Knight-Schrijver, V. R., Davaapil, H., Bayraktar, S., Ross, A. D. B., Kanemaru, K., Cranley, J., et al. (2022). A single-cell comparison of adult and fetal humen epicardium defines the age-associated changes in epicardial activity. Nature Cardiovascular Research, 1, 1215-1229. doi:10.1038/s44161-022-00183-w.

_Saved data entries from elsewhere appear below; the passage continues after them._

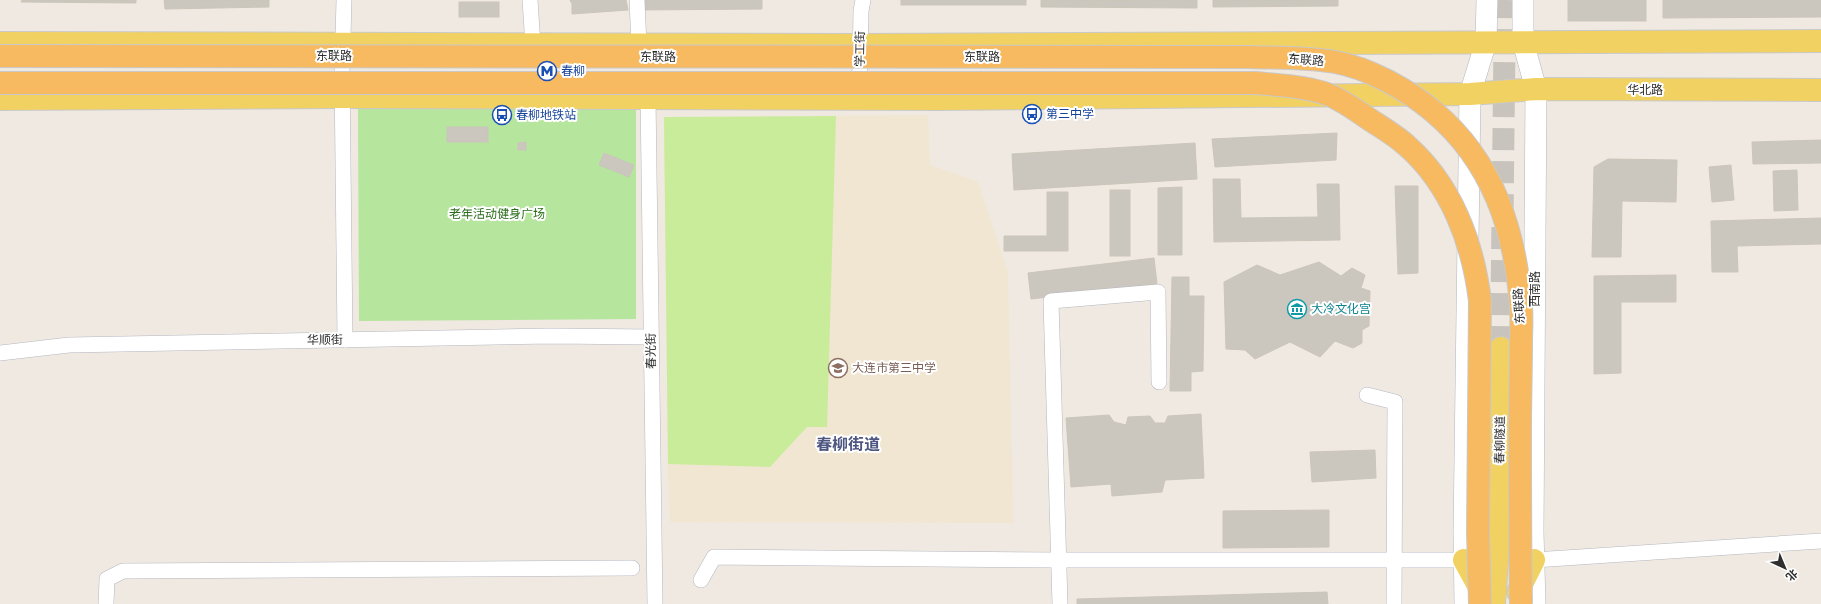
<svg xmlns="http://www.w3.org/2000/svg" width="1821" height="604" viewBox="0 0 1821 604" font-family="'Titillium Web','Noto Sans SC',sans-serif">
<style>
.education{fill:#f0e6d1}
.green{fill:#b6e59e}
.pitch{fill:#c9ec9a}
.building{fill:#cbc7bf;stroke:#cbc5ba}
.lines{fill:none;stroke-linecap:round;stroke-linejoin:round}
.primary-tunnel{stroke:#c8c4bd;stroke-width:22;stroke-dasharray:22 11;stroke-linecap:butt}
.minor-casing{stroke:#b4b7c1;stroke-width:16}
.secondary-casing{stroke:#b4b7c1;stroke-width:22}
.primary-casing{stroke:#c9c9c9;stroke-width:24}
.minor{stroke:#fff;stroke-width:15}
.secondary{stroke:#fff;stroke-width:21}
.primary{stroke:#f2d163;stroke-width:22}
.trunk-bridge-casing{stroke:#c9c9c9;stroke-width:24;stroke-linecap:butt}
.trunk-bridge{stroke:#f8ba60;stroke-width:22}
.labels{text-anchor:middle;stroke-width:4;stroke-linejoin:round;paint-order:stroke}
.street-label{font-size:12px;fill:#2e2e2e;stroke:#fff}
.transit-label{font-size:12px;fill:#164399;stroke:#fff;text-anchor:start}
.park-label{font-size:12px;fill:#2c6e1b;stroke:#fff}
.culture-label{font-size:12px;fill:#0d838f;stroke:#fff;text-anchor:start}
.education-label{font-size:12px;fill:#785e54;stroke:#fff;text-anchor:start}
.district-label{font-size:16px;font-weight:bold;fill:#4d5680;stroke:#fff}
</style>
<rect width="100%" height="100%" fill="#efe9e1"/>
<polygon class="education" points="928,115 930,165 978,182 1008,272 1013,523 670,522 668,464 664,117"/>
<polygon class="green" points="636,107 636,319 359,321 358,109"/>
<polygon class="pitch" points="836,116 827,427 807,427 770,467 668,464 664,117"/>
<g class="building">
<polygon points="22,0 136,0 136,3 21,2"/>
<polygon points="164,0 269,0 269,7 165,9"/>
<polygon points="570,0 626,0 628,10 572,14 572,4"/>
<polygon points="640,0 762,0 762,9 640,10"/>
<rect x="901" y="0" width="125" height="5"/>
<polygon points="1041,0 1197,0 1197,8 1041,7"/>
<polygon points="1213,0 1338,0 1338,6 1213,7"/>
<rect x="1568" y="0" width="78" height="21"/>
<polygon points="1663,0 1821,0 1821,17 1663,18"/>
<rect x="459" y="2" width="40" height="15"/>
<rect x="447" y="127" width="41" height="15"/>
<polygon points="1337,133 1336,160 1215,167 1212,139"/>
<polygon points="1821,140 1821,163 1753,164 1752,142"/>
<polygon points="526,142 526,150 518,150 518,143"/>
<polygon points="1195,143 1197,179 1014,190 1012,154"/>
<polygon points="604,153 634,165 629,177 599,165"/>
<polygon points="1608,159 1677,160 1676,202 1622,201 1621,257 1592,257 1594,167"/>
<polygon points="1731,165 1734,200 1712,202 1709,167"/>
<polygon points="1797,170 1798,210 1774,211 1773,171"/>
<polygon points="1213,179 1240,179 1241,218 1318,217 1317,184 1339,184 1340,240 1214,242"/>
<polygon points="1395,186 1418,186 1418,273 1398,274"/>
<polygon points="1182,187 1182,255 1158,255 1158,188"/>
<rect x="1110" y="190" width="20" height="66"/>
<polygon points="1047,192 1068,192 1068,251 1004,251 1004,236 1047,236"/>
<polygon points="1821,218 1821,244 1737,246 1738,272 1712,272 1711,221"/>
<polygon points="1154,258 1157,284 1031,299 1028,273"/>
<polygon points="1319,262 1341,276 1352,268 1365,275 1361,288 1370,291 1369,326 1362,330 1362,343 1353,348 1335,341 1320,357 1290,342 1255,359 1245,350 1226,349 1224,282 1257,265 1280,275"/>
<polygon points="1676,275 1676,302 1621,302 1621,373 1594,374 1594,276"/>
<polygon points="1172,277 1189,277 1189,296 1204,296 1203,371 1191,372 1191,391 1170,391"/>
<polygon points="1201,414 1204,478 1165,480 1162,492 1112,496 1111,484 1071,487 1066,418 1109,415 1114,422 1126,425 1128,417 1150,416 1155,423 1165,423 1168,416"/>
<polygon points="1375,450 1376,478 1312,482 1310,452"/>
<polygon points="1329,510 1329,547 1223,548 1223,511"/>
<polygon points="1327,592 1328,604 1077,604 1077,599"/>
</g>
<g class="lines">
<polyline class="primary-tunnel" points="1501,348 1505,0"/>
<g class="minor-casing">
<g id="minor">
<polyline points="344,0 342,73 345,340"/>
<polyline points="530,0 533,45"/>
<polyline points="637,0 639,46"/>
<polyline points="858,93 860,68 861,11 863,0"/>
<polyline points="648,97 655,604"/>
<polyline points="0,353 69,345 550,336 651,337"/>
<polyline points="1367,395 1395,402 1394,604"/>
<polyline points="1534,560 1821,541"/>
<polyline points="701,580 714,557 1059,560 1464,560"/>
<polyline points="106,604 107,579 123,571 632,568"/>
<polyline points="1060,604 1051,301 1158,292 1159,382"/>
</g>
</g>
<g class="secondary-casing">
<g id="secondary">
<polyline points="1523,0 1523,42 1536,89 1533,532 1535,604"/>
<polyline points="1465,604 1464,532 1470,94 1486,42 1487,0"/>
</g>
</g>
<g class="primary-casing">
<g id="primary">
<polyline points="0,43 860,45 1821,41"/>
<polyline points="0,99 343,97 940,99 1470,94 1536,89 1821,90"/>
<polyline points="1464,560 1482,593"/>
<polyline points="1518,592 1534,560"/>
<polyline points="1494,604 1499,532 1501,348"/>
</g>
</g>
<use href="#minor" class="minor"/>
<use href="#secondary" class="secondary"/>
<use href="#primary" class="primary"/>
<g class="trunk-bridge-casing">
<g id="trunk-bridge">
<path d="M0 56 1249 57C1277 58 1307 57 1335 62 1369 68 1408 90 1434 112 1493 162 1515 230 1521 306 1522 319 1521 332 1521 345 1521 373 1520 400 1520 428 1520 487 1520 545 1521 604"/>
<path d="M0 83H1255C1278 85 1302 86 1324 93 1338 97 1357 111 1369 119 1381 127 1395 135 1406 145 1451 184 1473 243 1480 301L1478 532 1480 604"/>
</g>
</g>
<use href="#trunk-bridge" class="trunk-bridge"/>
</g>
<defs>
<g id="metro-ring" transform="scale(1)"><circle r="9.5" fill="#fff" stroke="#1a4fb4" stroke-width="1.5"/><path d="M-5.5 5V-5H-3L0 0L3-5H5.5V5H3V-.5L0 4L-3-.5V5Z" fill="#1a4fb4"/></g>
<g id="bus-ring" transform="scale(1)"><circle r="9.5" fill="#fff" stroke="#1a4fb4" stroke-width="1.5"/><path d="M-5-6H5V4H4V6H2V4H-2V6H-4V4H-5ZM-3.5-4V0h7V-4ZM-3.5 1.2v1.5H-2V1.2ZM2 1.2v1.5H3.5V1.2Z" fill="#1a4fb4"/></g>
<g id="museum-ring" transform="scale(1)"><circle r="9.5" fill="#fff" stroke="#0f9aa8" stroke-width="1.5"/><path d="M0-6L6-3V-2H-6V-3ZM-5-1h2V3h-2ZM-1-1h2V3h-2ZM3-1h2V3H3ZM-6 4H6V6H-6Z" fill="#0f9aa8"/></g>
<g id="school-ring" transform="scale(1)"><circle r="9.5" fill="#fff" stroke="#8d6e63" stroke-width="1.5"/><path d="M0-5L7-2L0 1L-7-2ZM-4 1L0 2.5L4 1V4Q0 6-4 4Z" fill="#8d6e63"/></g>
</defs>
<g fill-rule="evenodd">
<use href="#metro-ring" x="547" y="71"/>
<use href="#bus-ring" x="1032" y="114"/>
<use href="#bus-ring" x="502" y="115"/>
<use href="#museum-ring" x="1297" y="309"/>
<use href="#school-ring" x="838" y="368"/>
</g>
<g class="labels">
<g class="street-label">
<text transform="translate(860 49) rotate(-89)" y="4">学工街</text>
<text x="334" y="60">东联路</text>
<text x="658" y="61">东联路</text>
<text x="982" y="61">东联路</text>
<text transform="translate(1306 60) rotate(4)" y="4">东联路</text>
<text x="1645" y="94">华北路</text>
<text transform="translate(1535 289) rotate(-90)" y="4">西南路</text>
<text transform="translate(1519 306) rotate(-94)" y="4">东联路</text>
<text transform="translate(325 340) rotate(-1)" y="4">华顺街</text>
<text transform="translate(651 351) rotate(-91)" y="4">春光街</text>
<text transform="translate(1500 440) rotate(-89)" y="4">春柳隧道</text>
</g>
<g class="transit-label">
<text x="561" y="75">春柳</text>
<text x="1046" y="118">第三中学</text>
<text x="516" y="119">春柳地铁站</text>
</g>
<g class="park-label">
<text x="497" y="218">老年活动健身广场</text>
</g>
<g class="culture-label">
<text x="1311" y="313">大冷文化宫</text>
</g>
<g class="education-label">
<text x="852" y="372">大连市第三中学</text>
</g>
<g class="district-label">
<text x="848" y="450">春柳街道</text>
</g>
</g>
<g transform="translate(1785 568) rotate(136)" stroke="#ffffff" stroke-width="3" paint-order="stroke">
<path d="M0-3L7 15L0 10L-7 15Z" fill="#2e2e2e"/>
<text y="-6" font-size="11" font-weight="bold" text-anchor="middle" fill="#2e2e2e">北</text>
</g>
</svg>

Cite as: https://hdl.handle.net/21.11116/0000-000D-30F1-C
Abstract
Re-activating quiescent adult epicardium represents a potential therapeutic approach for human cardiac regeneration. However, the exact molecular differences between inactive adult and active fetal epicardium are not known. In this study, we combined fetal and adult human hearts using single-cell and single-nuclei RNA sequencing and compared epicardial cells from both stages. We found that a migratory fibroblast-like epicardial population only in the fetal heart and fetal epicardium expressed angiogenic gene programs, whereas the adult epicardium was solely mesothelial and immune responsive. Furthermore, we predicted that adult hearts may still receive fetal epicardial paracrine communication, including WNT signaling with endocardium, reinforcing the validity of regenerative strategies that administer or reactivate epicardial cells in situ. Finally, we explained graft efficacy of our human embryonic stem-cell-derived epicardium model by noting its similarity to human fetal epicardium. Overall, our study defines epicardial programs of regenerative angiogenesis absent in adult hearts, contextualizes animal studies and defines epicardial states required for effective human heart regeneration.